== PASSAGE SHOWN

Getting to the core of No3 issues



Ok so lets take a cold logical look at No3 build-up in a reef aquarium...(I wont talk so much about Po4 because that is so easily dealt with by way of the many medias around and a basic fluidized reactor but the same rules hold pretty much true for this as well as No3)..

1. First of all, ask yourself where No3 comes from....simple answer (and accepting common sense that you should be using 0.0 tds RO water for top ups), it only comes from what 'you' put in the tank as food..N03 is the end product of the bacterial breakdown of what goes into your tank as food. It doesn't matter which pathway it has taken, be it direct biological breakdown, or through several stages of assimilation from fish faeces, to scavenger faeces, to micro-fauna faeces to final bacterial breakdown, the net result is No3.

2. The degree or % of food that makes it all the way to the final stage of No3 is directly proportional to the number of steps it has taken to get there.

As an example using purely hypothetical numbers meant as a means of expression, lets just say that you have a tank that has no life apart from bacteria....You feed this tank 1.0 gram of food which is then broken down. Allowing for differing chemical content and a degree of non biologically degradable content (chitinous shells in the case of mysid shrimp etc) lets just say that from the original mass, you get 0.25grms of No3 as a final by-product after degradation and assimilation through Ammonia to Nitrite to nitrate (ignoring de-nitrification for the time being)

Now take the same system and add a good cleanup crew, some fish and a good micro-fauna population. You feed your 1.0 gram of food which gets eaten by the fish. (now using a hypothetical equation), lets just say that your fish assimilates into body mass and energy requirement, 5% of what it eats, the rest is passed as faeces to feed the next animal down which assimilates 5% of the 95% that the fish excreted, and so on and so forth, passing through several different mouths as it goes including your corals etc... The net result of final N03 after all these assimilatory paths will be significantly lower than the original 0.25grms that were left over in the purely biological pathway. Maybe less than half, which would explain why older UGF systems with non live rock that utilized mainly biological breakdown and very little in the way of micro-fauna, nearly always had high nitrate levels regardless of the fact that there was still a good proportion of de-nitrification going on in quiet corners and inside porous rock such as Tuffa etc....the net result and % of food input broken down directly or via 1 pathway (the fish) was significantly higher than in more modern/diverse systems...effectively these systems had a significant 'imbalance' between input, assimilation and de-nitrification...hence a pool of N03 sitting in the background.

Surprisingly, apart from the advent of DSB's and SSB's, there hasn't actually been much of an increase in total de-nitrification capacity in your average system since those days. Even with the advent of LR, there is little difference between the porosity of real LR and that of older Tuffa...both have similar capacity for bacterial colonization be that nitrifying or de-nitrifying. And UGF's actually weren't that good in most cases at staying clear and high in 02 concentration....They were frequently a hotchpotch of free aerobic channels mixed with more compact and low 02 de-nitrifying zones. its just that they clogged up more and more over time with waste, and nothing in the way of micro-fauna to free them up hence why they were abandoned for alternate methods.

====

_WHAT THIS EXERCISE ASKS:_
• a. Print the portion of the post on nitrate in reef tanks from "2. The degree" to "to get there.".
• b. In the post on nitrate in reef tanks, how much No3 results from 1.0 gram of food in the hypothetical tank with no life apart from bacteria?
• c. Pick up the post on nitrate in reef tanks right after its last sentence and keep writing it.

== LISTED RECORDS

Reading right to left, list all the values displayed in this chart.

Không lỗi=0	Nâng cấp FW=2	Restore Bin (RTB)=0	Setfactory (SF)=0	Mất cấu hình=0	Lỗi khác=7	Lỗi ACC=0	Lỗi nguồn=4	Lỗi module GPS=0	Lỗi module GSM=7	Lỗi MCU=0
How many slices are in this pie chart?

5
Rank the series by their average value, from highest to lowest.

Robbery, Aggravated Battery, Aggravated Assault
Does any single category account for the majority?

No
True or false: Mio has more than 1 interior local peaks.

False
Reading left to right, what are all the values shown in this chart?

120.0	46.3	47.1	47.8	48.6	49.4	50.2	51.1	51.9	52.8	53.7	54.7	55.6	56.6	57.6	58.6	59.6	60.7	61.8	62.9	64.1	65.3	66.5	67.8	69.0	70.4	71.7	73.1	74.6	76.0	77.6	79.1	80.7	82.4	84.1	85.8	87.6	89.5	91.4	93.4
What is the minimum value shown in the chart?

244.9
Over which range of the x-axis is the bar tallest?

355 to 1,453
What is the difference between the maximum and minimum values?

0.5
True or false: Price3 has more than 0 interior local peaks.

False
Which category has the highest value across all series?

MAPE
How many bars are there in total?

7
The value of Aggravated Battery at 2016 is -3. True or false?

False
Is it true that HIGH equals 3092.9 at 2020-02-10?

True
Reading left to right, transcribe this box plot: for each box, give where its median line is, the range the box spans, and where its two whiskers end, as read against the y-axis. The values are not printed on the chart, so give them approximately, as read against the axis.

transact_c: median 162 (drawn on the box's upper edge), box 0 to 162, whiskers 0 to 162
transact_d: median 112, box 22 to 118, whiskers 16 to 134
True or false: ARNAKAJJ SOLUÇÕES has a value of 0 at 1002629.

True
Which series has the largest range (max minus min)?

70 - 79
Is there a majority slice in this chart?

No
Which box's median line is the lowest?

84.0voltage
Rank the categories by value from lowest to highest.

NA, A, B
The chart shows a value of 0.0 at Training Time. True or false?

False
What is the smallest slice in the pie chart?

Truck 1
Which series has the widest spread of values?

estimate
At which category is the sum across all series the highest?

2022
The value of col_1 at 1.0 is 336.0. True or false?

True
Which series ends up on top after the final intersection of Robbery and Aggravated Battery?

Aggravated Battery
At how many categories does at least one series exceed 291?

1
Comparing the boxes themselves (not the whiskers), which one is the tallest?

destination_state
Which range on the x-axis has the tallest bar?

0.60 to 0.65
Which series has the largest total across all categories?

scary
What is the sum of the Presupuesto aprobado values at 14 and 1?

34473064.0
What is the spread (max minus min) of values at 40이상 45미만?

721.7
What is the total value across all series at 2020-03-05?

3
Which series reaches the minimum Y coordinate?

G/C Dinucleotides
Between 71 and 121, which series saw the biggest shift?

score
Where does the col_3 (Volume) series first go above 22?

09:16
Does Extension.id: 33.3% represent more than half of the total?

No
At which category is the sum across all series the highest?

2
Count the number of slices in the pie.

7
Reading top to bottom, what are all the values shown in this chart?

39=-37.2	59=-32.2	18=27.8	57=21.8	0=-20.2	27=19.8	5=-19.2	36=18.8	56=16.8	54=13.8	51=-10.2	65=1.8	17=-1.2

====

_SOLVED PROBLEMS:_
• a.
2. The degree or % of food that makes it all the way to the final stage of No3 is directly proportional to the number of steps it has taken to get there.

• b. 0.25 grams

• c.
The overall net result in many cases, is that 'lack' of 'de-nitrification' is not the systems downfall....Its simply that the % of input making its way to N03 uninterrupted is far greater than the system can cope with.


So how can you get things back in balance.

Well first of all, remember our No1 goal...To limit as much as possible the amount of food input that makes its way past our animals strait to biological breakdown....Food that gets eaten is good....food/faeces that doesn't get eaten is bad...

1. Look at your feeding regime....study the animals you have and their feeding requirements. In a large number of cases i have seen, the foodstuffs added to a system are not that compatible with the animals they have. most commonly particle size and type...Look at your animals at feeding time. how much of what you feed actually gets eaten and how much goes strait over the weirs. do you drop flake on the surface or do you push it under the surface where the fish can get at it easily and it stays in suspension for longer rather than drifting across the surface to be sucked over the weirs to breakdown in your sump.

2. Older more diverse and well established / grown out systems, are far easier to feed small particulates to than younger systems without it going to waste...There are many more mouths to catch passing food, and many more to take advantage of excretions further down the line. So the real task is to keep food input relative to the amount of livestock that can take advantage of it throughout the systems lifespan. Boosting food input slightly as a means to boosting critter diversity is allowed but should be kept realistic. equally the opposite is true and stocking should be done at a rate where the micro fauna can keep up with the increasing food input and subsequent waste generation.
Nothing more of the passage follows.